DOCUMENT SEGMENT -
⟨

In some embodiments, the battery assembly 200 further includes a housing 5, a cover plate 6, a positive tab 7, and a negative tab 8.

Referring to FIG. 2, the battery assembly 200 includes the housing 5. A cavity for accommodating the battery core 1 is provided inside the housing 5, and the top of the housing 5 is provided with an opening. The battery core 1 is placed inside the housing 5, and a terminal is arranged at the top of the battery core 1. The electrical connection member 2 is arranged above the terminal and is fixedly connected to the terminal. The cover plate 6 covers the electrical connection member 2 and is connected to the housing 5, and an accommodating space for accommodating the battery core 1 and the electrical connection member 2 is formed between the cover plate 6 and the housing 5.

Referring to FIG. 3 to FIG. 5, the positive connection member 21 is fixedly connected to the positive tab 7, one end of the positive tab 7 is adhered to and fixedly connected to a lower surface of the positive connection member 21, and the other end of the positive tab 7 extends through the housing 5 to an outer side of the housing 5.

Similarly, a structure of the negative tab 8 is the same as that of the positive tab 7. The negative tab 8 is fixedly connected to the negative connection member 25. One end of the negative tab 8 is adhered to and fixedly connected to a lower surface of the negative connection member 25, and the other end of the negative tab 8 extends through the housing 5 to the outer side of the housing 5.

An embodiment of the present disclosure provides a battery assembly 200, specifically, for example, a VDA battery module. A terminal is arranged on a non-stack surface of a battery core such as the top of a battery core 1, and an electrical connection member 2 is fixedly connected to a terminal of the battery core 1. An insulating member 3 includes a first insulating piece 31 arranged on a peripheral side of the electrical connection member 2, and a second insulating piece 32 protruding out of a surface of the electrical connection member 2 on a side away from the battery core 1. The first insulating piece 31 performs insulation protection on the electrical connection member 2, and the second insulating piece 32 is arranged on a side of the electrical connection member 2 away from the battery core 1 in a thickness direction. This does not affect a fixed connection between the electrical connection member 2 and the battery core 1. In addition, when the battery assembly 200 is impacted by an external force, the insulating member 3 has a good buffer function, thereby improving stability and safety of the electrical connection member 2 during use.

An embodiment of the present disclosure further discloses a battery assembly 200, including a plurality of battery cores 1, a housing 5, and the foregoing electrical connection assembly 100. The electrical connection assembly 100 and the plurality of battery cores 1 are arranged in the housing 5, the plurality of battery cores 1 are arranged in parallel, and the plurality of battery cores 1 are connected in series or in parallel by the electrical connection assembly 100. A part of the insulating member 3 protruding out of the side of the electrical connection member 2 away from the battery core 1 separates the electrical connection member 2 from the housing 5. It should be noted that, in this embodiment of the present disclosure, the battery assembly 200 may be a battery module or a battery package.

⟩

LISTED ENTRIES -
⟨

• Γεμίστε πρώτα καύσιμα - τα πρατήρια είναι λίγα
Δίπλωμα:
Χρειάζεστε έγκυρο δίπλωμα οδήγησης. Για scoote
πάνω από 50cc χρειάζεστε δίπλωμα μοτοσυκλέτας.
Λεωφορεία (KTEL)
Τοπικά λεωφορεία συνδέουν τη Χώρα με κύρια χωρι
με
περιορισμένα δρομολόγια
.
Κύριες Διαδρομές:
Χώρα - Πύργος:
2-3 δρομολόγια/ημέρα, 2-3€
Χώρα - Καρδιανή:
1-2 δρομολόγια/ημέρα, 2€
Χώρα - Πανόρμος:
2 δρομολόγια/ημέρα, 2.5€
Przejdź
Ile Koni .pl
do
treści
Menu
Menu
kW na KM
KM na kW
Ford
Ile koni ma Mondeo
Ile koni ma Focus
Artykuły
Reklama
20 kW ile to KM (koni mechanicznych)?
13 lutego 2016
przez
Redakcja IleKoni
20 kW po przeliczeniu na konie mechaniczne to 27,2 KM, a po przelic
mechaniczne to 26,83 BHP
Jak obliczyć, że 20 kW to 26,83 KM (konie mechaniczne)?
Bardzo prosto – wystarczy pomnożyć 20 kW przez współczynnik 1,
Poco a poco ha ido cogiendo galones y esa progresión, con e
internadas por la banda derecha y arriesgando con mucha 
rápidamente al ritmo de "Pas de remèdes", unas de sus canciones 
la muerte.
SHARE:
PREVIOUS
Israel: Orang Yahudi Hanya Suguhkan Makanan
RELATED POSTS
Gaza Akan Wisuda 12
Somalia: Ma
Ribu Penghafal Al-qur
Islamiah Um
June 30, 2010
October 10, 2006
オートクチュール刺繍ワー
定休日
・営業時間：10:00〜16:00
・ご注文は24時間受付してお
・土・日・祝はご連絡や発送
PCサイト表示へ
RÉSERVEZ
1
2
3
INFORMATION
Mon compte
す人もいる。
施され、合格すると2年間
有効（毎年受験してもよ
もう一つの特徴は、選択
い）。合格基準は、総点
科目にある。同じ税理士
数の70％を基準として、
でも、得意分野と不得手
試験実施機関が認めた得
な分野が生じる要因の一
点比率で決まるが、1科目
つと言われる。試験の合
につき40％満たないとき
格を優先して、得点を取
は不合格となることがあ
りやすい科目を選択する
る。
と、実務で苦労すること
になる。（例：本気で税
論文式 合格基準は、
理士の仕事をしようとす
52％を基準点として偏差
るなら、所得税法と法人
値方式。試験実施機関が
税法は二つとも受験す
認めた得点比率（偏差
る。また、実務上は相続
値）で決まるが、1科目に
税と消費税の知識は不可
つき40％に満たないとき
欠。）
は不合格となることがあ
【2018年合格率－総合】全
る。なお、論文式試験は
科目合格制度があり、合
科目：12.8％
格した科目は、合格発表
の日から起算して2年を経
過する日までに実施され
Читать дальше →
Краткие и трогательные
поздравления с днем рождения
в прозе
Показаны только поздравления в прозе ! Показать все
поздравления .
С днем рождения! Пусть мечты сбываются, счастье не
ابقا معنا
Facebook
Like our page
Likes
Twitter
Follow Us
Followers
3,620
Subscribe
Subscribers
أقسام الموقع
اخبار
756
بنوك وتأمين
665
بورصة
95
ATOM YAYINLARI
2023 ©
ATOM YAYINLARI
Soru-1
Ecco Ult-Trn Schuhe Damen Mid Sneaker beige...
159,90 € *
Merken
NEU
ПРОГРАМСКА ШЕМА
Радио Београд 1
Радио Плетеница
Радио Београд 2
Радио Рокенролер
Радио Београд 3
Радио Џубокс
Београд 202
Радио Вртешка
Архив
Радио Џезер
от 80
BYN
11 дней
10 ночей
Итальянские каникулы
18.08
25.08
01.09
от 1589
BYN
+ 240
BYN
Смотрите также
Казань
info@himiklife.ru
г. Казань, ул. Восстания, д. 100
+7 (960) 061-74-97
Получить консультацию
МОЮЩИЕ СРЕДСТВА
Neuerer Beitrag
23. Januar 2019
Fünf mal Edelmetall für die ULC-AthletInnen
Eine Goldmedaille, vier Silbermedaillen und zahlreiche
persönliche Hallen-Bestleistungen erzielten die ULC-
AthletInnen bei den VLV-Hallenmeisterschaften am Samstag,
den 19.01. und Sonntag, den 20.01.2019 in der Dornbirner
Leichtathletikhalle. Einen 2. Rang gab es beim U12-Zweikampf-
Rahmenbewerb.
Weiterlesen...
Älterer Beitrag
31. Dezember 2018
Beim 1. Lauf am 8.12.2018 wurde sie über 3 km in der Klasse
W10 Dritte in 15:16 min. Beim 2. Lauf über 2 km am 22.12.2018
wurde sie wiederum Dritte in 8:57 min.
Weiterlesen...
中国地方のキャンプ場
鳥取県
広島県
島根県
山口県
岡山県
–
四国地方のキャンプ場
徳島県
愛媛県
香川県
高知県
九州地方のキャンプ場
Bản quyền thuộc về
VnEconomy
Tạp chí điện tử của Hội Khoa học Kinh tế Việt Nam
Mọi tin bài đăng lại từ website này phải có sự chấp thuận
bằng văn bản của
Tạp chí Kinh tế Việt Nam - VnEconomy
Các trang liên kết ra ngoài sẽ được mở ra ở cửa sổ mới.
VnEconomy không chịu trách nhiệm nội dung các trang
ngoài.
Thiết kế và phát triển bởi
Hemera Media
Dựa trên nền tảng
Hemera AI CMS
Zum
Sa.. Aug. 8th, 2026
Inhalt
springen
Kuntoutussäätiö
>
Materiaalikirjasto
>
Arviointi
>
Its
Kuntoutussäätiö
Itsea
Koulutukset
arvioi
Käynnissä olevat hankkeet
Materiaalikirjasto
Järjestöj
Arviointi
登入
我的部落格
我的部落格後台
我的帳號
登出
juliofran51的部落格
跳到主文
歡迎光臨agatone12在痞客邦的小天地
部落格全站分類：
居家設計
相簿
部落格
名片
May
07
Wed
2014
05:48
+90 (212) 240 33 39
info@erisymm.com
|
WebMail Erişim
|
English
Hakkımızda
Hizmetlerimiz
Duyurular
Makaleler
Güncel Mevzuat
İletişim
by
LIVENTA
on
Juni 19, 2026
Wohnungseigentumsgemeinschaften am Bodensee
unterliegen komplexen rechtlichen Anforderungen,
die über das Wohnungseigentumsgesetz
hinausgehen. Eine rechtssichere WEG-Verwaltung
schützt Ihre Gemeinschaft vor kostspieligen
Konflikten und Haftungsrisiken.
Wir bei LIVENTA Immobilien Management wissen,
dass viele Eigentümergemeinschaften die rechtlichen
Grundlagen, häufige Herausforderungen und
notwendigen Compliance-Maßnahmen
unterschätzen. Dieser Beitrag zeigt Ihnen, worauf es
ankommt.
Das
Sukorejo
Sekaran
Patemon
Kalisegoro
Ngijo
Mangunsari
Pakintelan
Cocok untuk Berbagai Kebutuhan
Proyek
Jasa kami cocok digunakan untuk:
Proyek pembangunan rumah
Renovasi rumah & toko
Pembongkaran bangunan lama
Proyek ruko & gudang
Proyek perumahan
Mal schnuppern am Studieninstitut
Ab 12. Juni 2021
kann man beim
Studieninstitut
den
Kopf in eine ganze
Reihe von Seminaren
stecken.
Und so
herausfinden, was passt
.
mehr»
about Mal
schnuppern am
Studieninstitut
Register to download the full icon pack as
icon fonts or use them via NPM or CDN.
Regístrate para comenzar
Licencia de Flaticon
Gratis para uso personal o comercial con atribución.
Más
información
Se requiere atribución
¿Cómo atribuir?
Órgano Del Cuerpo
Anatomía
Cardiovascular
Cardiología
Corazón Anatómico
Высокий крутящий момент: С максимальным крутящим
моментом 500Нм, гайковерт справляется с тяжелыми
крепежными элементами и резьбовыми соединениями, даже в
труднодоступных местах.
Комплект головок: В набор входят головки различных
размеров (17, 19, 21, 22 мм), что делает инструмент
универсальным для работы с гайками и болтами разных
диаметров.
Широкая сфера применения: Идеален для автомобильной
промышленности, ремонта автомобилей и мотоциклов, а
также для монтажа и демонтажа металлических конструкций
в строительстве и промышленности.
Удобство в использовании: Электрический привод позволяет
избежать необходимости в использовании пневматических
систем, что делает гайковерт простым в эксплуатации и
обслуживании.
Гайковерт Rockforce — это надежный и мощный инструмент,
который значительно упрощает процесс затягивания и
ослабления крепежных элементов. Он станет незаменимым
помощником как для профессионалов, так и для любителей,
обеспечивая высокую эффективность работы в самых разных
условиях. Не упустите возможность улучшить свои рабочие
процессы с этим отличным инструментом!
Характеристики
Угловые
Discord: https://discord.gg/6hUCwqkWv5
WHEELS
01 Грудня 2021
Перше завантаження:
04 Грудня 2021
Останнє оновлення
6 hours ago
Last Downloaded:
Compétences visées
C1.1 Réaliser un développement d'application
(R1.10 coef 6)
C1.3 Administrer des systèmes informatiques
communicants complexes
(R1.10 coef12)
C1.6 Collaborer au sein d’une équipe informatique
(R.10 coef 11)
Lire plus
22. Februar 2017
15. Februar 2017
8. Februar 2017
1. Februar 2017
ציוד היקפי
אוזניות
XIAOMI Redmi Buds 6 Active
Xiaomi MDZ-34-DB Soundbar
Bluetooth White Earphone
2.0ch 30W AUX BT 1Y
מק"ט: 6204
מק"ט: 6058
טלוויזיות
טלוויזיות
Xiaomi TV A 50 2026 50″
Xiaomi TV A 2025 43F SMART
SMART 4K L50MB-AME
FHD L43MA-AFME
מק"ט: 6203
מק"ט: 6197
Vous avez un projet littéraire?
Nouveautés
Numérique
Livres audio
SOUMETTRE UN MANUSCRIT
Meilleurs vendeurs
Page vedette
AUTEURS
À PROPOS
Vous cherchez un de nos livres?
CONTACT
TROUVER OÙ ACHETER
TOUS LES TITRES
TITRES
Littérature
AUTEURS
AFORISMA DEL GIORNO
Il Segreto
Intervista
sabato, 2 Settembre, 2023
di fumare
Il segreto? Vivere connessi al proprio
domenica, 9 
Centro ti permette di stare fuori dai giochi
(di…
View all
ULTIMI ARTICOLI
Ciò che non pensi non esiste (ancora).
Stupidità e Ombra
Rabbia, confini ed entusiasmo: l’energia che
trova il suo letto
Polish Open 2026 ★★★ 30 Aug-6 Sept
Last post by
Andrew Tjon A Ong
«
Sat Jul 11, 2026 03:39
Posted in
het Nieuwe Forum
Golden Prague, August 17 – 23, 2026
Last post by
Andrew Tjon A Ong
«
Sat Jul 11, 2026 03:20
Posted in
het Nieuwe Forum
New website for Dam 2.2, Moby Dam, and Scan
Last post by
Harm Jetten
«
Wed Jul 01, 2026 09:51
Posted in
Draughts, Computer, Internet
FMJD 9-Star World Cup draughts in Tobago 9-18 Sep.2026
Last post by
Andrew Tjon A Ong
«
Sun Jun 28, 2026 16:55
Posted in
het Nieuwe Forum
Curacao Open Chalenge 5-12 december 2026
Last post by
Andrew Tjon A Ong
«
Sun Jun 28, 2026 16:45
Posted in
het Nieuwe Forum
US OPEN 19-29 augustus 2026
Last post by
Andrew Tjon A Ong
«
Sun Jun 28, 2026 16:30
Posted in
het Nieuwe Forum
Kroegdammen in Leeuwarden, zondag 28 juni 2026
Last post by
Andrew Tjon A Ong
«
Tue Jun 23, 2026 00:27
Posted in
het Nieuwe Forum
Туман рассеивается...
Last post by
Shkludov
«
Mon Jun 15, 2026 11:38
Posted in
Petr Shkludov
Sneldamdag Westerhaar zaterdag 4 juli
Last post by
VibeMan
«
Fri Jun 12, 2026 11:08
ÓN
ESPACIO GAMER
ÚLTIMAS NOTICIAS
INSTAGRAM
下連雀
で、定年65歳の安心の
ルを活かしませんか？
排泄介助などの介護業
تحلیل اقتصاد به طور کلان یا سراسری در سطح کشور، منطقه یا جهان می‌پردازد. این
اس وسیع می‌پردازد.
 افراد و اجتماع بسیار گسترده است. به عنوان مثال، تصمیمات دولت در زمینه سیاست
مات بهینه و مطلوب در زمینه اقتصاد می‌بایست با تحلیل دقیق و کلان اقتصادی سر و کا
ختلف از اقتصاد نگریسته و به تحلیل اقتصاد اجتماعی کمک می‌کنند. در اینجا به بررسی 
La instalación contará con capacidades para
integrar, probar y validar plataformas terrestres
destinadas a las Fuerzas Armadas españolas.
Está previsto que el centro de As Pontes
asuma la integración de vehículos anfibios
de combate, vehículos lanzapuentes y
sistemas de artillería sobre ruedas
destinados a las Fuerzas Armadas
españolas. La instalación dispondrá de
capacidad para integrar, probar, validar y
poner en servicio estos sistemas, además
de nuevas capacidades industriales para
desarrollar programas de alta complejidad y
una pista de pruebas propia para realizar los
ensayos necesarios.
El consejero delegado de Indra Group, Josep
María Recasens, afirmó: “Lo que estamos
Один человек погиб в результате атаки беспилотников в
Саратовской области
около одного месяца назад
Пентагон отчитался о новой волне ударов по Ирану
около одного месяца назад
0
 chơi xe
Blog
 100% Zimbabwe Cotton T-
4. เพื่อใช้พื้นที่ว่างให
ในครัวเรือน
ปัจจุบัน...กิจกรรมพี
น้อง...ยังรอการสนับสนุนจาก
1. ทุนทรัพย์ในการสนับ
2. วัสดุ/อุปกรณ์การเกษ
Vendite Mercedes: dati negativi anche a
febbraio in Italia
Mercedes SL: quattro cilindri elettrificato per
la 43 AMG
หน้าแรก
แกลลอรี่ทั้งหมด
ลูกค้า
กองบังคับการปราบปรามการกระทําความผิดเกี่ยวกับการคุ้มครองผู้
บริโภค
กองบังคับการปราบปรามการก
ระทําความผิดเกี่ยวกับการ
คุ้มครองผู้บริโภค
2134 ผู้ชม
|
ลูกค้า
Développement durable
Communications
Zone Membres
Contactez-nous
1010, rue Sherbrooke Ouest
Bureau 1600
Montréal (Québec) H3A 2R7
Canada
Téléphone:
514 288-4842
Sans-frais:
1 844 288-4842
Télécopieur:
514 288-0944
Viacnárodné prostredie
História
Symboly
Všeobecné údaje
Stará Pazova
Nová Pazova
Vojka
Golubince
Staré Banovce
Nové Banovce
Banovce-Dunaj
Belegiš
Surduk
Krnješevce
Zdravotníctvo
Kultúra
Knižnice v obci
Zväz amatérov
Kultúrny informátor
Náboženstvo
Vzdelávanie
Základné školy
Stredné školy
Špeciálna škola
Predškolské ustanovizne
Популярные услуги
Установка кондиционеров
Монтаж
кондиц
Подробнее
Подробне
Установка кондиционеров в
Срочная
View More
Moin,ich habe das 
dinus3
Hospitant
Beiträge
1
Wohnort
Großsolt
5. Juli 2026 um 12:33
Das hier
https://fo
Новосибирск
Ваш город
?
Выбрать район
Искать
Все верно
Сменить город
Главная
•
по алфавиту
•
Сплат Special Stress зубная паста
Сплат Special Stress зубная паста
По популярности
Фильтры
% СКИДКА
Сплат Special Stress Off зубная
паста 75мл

⟩

Write out the passage of the battery assembly description word for word, starting with "Referring to FIG. 2, the" and going on through "and the housing 5.".

Referring to FIG. 2, the battery assembly 200 includes the housing 5. A cavity for accommodating the battery core 1 is provided inside the housing 5, and the top of the housing 5 is provided with an opening. The battery core 1 is placed inside the housing 5, and a terminal is arranged at the top of the battery core 1. The electrical connection member 2 is arranged above the terminal and is fixedly connected to the terminal. The cover plate 6 covers the electrical connection member 2 and is connected to the housing 5, and an accommodating space for accommodating the battery core 1 and the electrical connection member 2 is formed between the cover plate 6 and the housing 5.